Le prix du gaz sur le marché britannique a grimpé en flèche à 137 cents/unité thermique, soit près du double du niveau de 78,5 cents avant le déclenchement des combats en Iran. Le blocus par l'Iran du détroit d'Ormuz - où transite 20% du gaz maritime mondial - ainsi que l'incident à la plus grande centrale GNL du monde du Qatar après une attaque de drones ont étouffé l'approvisionnement. La conséquence est que les compagnies de transport privilégient les contrats en Asie, laissant l'Europe dans la course à l'énergie.
Malgré cela, les autorités britanniques s'efforcent toujours de rassurer l'opinion publique en affirmant que le pays dispose d'une offre diversifiée. Le ministère de la Sécurité énergétique a déclaré que les réserves ne contribuent qu'à une petite partie de la structure globale de l'offre.
La majeure partie du gaz britannique est toujours assurée par le plateau continental et les gazoducs reliant directement la Norvège, ce qui contribue à maintenir la flexibilité nécessaire pour équilibrer les besoins quotidiens de la population, même dans les scénarios les plus rares.

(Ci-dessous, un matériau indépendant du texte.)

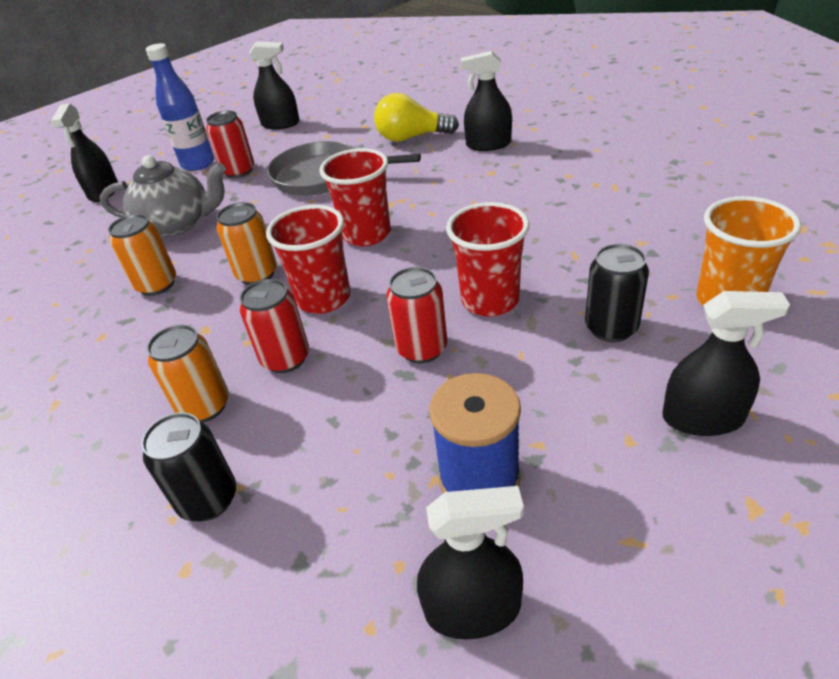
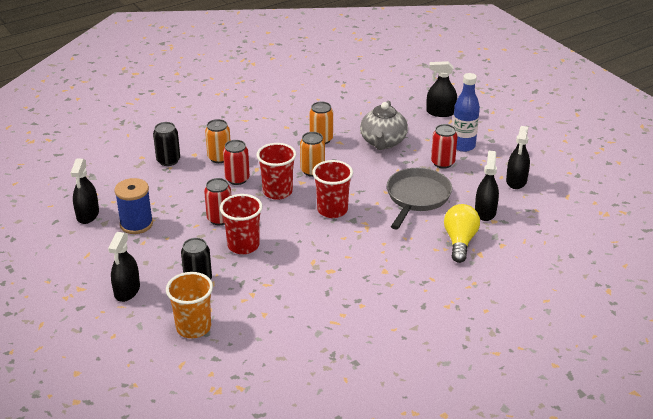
camera: 95 degrees right, 5 degrees down
black spray bottle [461,51,512,151] -> black spray bottle moved to [475,150,499,221]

Cependant, National Gas met en garde contre les défis à long terme qui ne peuvent être ignorés alors que la production en mer du Nord diminue rapidement. Cet organisme a suggéré que le gouvernement devrait étendre d'urgence les entrepôts et établir davantage d'unités de stockage flottantes pour assurer la sécurité nationale.
Les experts estiment qu'il s'agit d'un "moment de survie" pour la Grande-Bretagne de restructurer son système énergétique face aux fluctuations géopolitiques imprévisibles du Moyen-Orient.
Bien que les températures modérées depuis fin février aient contribué à réduire la demande de chauffage, la dépendance à l'égard des importations reste un point faible fatal. Le maintien de la sécurité énergétique à l'avenir dépendra fortement de la capacité du système à s'adapter aux chocs d'approvisionnement provenant de régions instables comme le détroit d'Ormuz.